"""
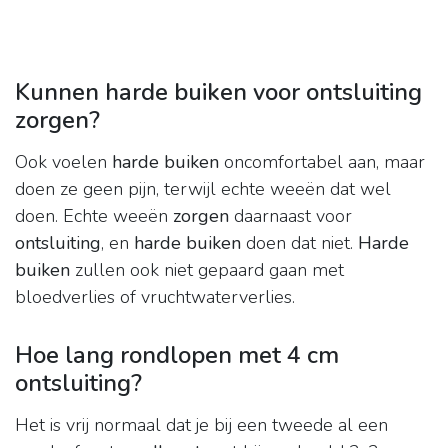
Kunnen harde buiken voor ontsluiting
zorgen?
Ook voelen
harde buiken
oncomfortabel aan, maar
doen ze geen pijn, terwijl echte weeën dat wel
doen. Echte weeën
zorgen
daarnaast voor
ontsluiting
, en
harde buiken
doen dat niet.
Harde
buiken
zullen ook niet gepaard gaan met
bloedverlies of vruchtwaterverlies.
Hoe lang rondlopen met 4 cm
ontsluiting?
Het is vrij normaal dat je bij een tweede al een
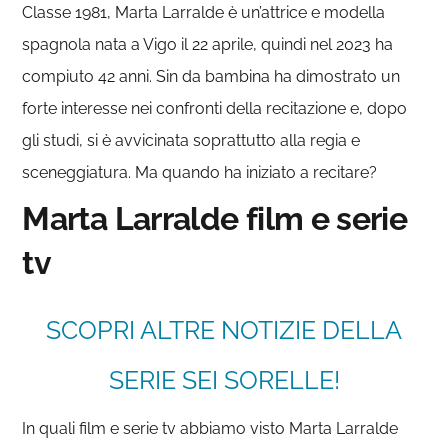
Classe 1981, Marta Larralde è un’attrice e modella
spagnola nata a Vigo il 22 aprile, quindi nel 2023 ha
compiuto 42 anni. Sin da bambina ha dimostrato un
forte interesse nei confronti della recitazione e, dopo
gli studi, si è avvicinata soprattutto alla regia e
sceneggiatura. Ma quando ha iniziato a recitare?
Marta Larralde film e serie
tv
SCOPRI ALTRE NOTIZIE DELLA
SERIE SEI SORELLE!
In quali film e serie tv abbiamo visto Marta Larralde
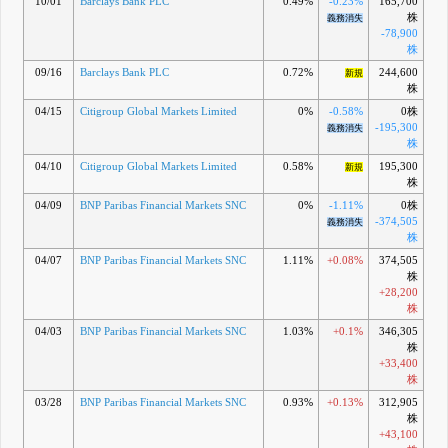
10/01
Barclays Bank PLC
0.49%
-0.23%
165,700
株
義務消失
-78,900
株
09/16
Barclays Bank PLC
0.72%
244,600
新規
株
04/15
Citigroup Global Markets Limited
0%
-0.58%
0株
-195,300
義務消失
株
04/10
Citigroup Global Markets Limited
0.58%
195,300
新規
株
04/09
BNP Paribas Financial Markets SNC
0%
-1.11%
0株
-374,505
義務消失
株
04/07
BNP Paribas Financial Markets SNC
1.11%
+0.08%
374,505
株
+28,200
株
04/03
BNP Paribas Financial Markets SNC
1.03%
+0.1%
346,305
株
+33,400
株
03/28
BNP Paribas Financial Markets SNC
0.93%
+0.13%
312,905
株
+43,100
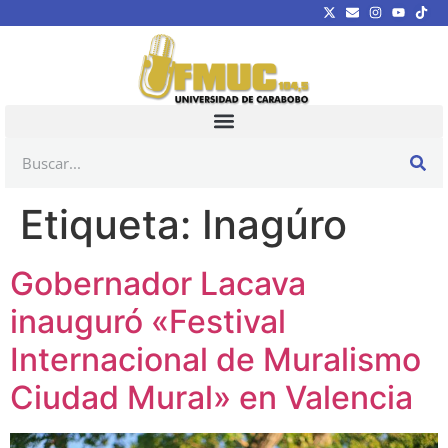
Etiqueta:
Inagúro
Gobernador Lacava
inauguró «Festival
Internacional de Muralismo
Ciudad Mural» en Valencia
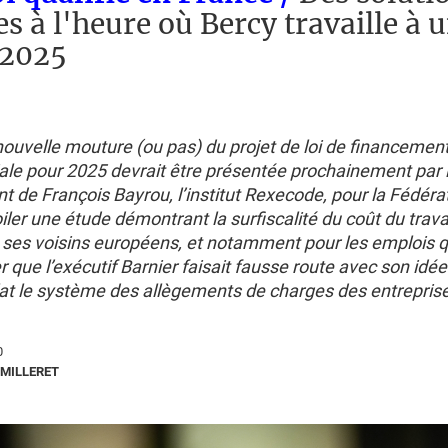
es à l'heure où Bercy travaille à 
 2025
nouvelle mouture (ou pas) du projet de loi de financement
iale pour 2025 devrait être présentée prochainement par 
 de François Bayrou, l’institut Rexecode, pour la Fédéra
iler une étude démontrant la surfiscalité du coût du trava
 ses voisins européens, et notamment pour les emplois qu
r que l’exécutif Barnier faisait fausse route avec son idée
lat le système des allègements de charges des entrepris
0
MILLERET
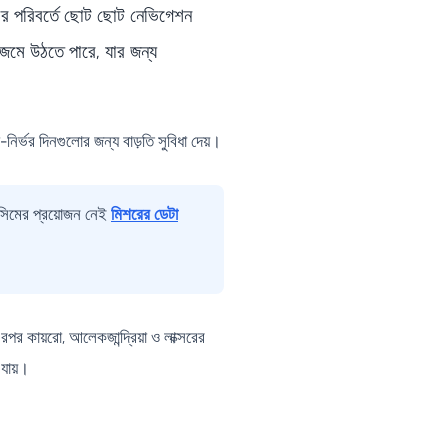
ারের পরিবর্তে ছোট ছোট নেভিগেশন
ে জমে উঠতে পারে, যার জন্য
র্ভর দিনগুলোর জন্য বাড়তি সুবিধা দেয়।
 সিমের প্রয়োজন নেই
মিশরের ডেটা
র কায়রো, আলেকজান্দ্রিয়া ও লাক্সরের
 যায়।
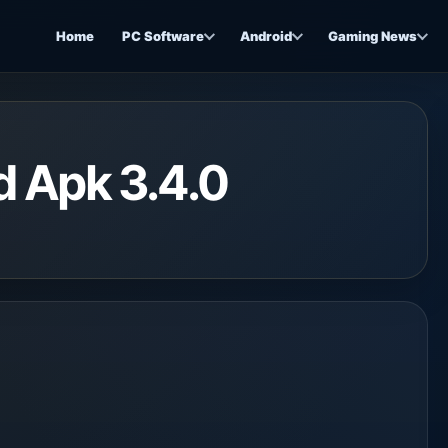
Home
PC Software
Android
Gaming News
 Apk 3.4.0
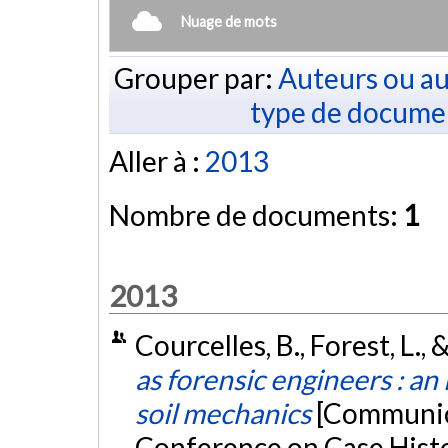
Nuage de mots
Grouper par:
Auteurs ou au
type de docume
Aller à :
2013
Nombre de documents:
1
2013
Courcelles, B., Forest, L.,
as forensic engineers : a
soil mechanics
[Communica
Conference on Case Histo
"""
Write out all of the lines above again, character for character, and leave the pictures out.

Exercise solution –
Kunnen harde buiken voor ontsluiting
zorgen?
Ook voelen
harde buiken
oncomfortabel aan, maar
doen ze geen pijn, terwijl echte weeën dat wel
doen. Echte weeën
zorgen
daarnaast voor
ontsluiting
, en
harde buiken
doen dat niet.
Harde
buiken
zullen ook niet gepaard gaan met
bloedverlies of vruchtwaterverlies.
Hoe lang rondlopen met 4 cm
ontsluiting?
Het is vrij normaal dat je bij een tweede al een
Classe 1981, Marta Larralde è un’attrice e modella
spagnola nata a Vigo il 22 aprile, quindi nel 2023 ha
compiuto 42 anni. Sin da bambina ha dimostrato un
forte interesse nei confronti della recitazione e, dopo
gli studi, si è avvicinata soprattutto alla regia e
sceneggiatura. Ma quando ha iniziato a recitare?
Marta Larralde film e serie
tv
SCOPRI ALTRE NOTIZIE DELLA
SERIE SEI SORELLE!
In quali film e serie tv abbiamo visto Marta Larralde
10/01
Barclays Bank PLC
0.49%
-0.23%
165,700
株
義務消失
-78,900
株
09/16
Barclays Bank PLC
0.72%
244,600
新規
株
04/15
Citigroup Global Markets Limited
0%
-0.58%
0株
-195,300
義務消失
株
04/10
Citigroup Global Markets Limited
0.58%
195,300
新規
株
04/09
BNP Paribas Financial Markets SNC
0%
-1.11%
0株
-374,505
義務消失
株
04/07
BNP Paribas Financial Markets SNC
1.11%
+0.08%
374,505
株
+28,200
株
04/03
BNP Paribas Financial Markets SNC
1.03%
+0.1%
346,305
株
+33,400
株
03/28
BNP Paribas Financial Markets SNC
0.93%
+0.13%
312,905
株
+43,100
Etiqueta:
Inagúro
Gobernador Lacava
inauguró «Festival
Internacional de Muralismo
Ciudad Mural» en Valencia
es à l'heure où Bercy travaille à 
 2025
nouvelle mouture (ou pas) du projet de loi de financement
iale pour 2025 devrait être présentée prochainement par 
 de François Bayrou, l’institut Rexecode, pour la Fédéra
iler une étude démontrant la surfiscalité du coût du trava
 ses voisins européens, et notamment pour les emplois qu
r que l’exécutif Barnier faisait fausse route avec son idée
lat le système des allègements de charges des entrepris
0
MILLERET
ারের পরিবর্তে ছোট ছোট নেভিগেশন
ে জমে উঠতে পারে, যার জন্য
র্ভর দিনগুলোর জন্য বাড়তি সুবিধা দেয়।
 সিমের প্রয়োজন নেই
মিশরের ডেটা
র কায়রো, আলেকজান্দ্রিয়া ও লাক্সরের
 যায়।
Home
PC Software
Android
Gaming News
 Apk 3.4.0
Nuage de mots
Grouper par:
Auteurs ou au
type de docume
Aller à :
2013
Nombre de documents:
1
2013
Courcelles, B., Forest, L.,
as forensic engineers : a
soil mechanics
[Communica
Conference on Case Histo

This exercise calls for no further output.